Bilan participatif sur les moissons

La plateforme participative Moisson Live (www.moisson-live.com) a révélé les premiers résultats de cette moisson 2024, issus des partages de données d'agriculteurs de toute la France. Son objectif est de proposer aux producteurs une carte collaborative simple et pratique d’accès pour partager leurs résultats avec ceux de leurs collègues de toute la France pendant la période de récolte : rendement, qualité, taux d’humidité… Selon cette plateforme, en blé tendre, les premiers retours d’agriculteurs laissent craindre une récolte nationale catastrophique, si ce n’est la plus faible de ces 40 dernières années : la production est attendue autour de 26,5 millions de tonnes seulement (contre 35,6 Mt en 2023), avec un rendement moyen de 6,2 t/ha. En orge d’hiver la communauté Moisson Live estime la production française à 7,4 millions de tonnes, en baisse de 2,3 millions de tonnes par rapport à la récolte 2023. Le rendement moyen national est évalué à 5,9 t/ha, en baisse de 22,3 % par rapport au rendement moyen enregistré en 2023. Pour ce qui concerne le colza, les résultats sont très hétérogènes : les rendements s’annoncent meilleurs que ceux enregistrés ces cinq dernières années en Bourgogne-Franche-Comté et en Occitanie, et dans certains départements comme la Charente ou l’Allier. Mais ils resteront inférieurs à la moyenne quinquennale dans les Hauts-de-France, le Centre - Val-de-Loire et la Normandie. La production nationale de colza est évaluée à 4,2 millions de tonnes, en léger retrait par rapport à 2023, avec un rendement moyen estimé à 3,2 t/ha.
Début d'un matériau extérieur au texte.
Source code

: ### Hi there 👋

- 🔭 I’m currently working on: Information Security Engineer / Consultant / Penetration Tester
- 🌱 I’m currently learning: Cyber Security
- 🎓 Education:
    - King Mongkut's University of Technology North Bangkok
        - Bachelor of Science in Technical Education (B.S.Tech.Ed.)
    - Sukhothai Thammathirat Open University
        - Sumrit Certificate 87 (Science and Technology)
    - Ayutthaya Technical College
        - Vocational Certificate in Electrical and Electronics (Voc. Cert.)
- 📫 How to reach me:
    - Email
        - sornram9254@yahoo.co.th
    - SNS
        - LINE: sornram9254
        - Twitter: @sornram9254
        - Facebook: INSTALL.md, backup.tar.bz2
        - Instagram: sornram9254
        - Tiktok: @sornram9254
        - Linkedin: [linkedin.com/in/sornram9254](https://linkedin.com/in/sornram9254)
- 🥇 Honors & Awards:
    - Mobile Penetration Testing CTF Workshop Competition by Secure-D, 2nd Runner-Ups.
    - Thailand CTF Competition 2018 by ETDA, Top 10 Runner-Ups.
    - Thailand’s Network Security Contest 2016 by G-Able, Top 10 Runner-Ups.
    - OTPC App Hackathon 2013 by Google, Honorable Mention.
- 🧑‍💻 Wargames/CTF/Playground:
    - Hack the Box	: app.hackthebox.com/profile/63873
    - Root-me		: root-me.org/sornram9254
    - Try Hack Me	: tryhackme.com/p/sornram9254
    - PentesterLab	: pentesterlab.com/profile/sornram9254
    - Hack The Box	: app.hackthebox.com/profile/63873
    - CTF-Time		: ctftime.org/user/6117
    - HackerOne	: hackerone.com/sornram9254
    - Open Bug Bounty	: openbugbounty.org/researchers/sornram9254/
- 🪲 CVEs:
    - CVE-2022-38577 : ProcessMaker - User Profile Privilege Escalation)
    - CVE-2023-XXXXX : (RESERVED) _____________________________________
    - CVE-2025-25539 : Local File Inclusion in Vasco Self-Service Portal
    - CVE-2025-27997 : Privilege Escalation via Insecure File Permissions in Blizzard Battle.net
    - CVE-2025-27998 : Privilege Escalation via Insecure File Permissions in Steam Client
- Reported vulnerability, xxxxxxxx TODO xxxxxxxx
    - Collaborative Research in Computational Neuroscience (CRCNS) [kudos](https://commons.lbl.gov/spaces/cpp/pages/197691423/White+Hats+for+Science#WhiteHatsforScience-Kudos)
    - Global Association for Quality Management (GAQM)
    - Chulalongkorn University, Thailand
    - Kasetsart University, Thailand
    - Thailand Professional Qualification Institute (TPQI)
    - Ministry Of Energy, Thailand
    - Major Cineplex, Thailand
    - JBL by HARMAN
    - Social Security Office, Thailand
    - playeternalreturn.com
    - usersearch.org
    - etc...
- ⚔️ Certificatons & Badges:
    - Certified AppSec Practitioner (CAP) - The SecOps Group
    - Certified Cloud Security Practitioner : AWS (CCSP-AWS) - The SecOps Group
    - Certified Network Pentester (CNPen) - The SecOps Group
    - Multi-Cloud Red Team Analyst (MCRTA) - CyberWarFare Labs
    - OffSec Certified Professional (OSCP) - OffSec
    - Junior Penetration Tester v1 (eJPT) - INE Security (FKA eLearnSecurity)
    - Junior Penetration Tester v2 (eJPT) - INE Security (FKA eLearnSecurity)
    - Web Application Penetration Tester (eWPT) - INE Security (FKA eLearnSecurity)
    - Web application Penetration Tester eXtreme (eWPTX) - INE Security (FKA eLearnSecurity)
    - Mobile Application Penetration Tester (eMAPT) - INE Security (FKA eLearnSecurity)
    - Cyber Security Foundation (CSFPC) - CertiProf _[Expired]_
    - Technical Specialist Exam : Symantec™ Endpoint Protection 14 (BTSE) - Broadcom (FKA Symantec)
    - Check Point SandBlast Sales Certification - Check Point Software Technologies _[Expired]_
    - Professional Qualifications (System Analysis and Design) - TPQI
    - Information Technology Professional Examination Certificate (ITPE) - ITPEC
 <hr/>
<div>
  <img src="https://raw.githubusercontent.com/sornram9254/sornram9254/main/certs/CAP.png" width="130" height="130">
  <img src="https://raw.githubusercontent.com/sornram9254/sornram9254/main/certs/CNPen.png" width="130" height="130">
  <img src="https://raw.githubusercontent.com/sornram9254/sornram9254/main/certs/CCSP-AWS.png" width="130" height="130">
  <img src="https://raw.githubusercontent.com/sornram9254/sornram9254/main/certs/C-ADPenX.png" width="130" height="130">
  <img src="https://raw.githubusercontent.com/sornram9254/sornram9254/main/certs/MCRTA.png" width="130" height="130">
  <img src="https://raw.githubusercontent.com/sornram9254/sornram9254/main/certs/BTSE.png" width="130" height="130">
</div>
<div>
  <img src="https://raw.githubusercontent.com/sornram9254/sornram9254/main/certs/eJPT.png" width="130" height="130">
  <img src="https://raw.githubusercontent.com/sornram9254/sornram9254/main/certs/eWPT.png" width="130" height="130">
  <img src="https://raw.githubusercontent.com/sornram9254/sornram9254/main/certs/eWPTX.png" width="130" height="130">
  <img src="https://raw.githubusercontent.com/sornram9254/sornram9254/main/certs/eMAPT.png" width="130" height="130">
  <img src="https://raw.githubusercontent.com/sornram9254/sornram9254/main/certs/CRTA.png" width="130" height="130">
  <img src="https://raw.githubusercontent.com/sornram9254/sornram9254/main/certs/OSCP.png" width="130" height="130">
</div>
La plus mauvaise moisson de blé tendre en 40 ans

Dans un communiqué du 6 août, Argus Media France (ex-Agritel) confirme que la moisson de blé tendre en 2024 est la pire depuis celle de 1983. Elle est estimée, selon ce cabinet d’experts, à environ 25,71 millions de tonnes (Mt) contre 34,58 Mt en 2023. Cela représente une baisse de 27,2 %. Il faut remonter à 1983 pour retrouver des chiffres aussi bas (24,4 Mt). Le niveau de l’année en cours est d’ailleurs quasi identique à celui de 1982 : 25,2 Mt. Début juillet, les statisticiens du ministère de l’Agriculture (Agreste) tablaient sur une production proche des 30 Mt. Mais c’était sans compter sur les pluies abondantes qui ont marqué le début de l'été. « Les intempéries ont été à répétition du semis à la récolte », souligne le cabinet qui pointe les « excès d’eau qui ont asphyxié les racines », et la « pression des maladies et des adventices ». Ces conditions exécrables ont fait baisser les surfaces et ont lourdement pesé sur les rendements. Ceux-ci diminueraient de 18,7 % par rapport à la moyenne quinquennale pour atteindre 59,33 quintaux/ha contre 73,9 q/ha l’an dernier (-19,71 %). Quant aux surfaces, elles perdent 10,5 % en comparaison de 2023 pour atteindre 4,243 millions d’hectares (4,7 Mha en 2023).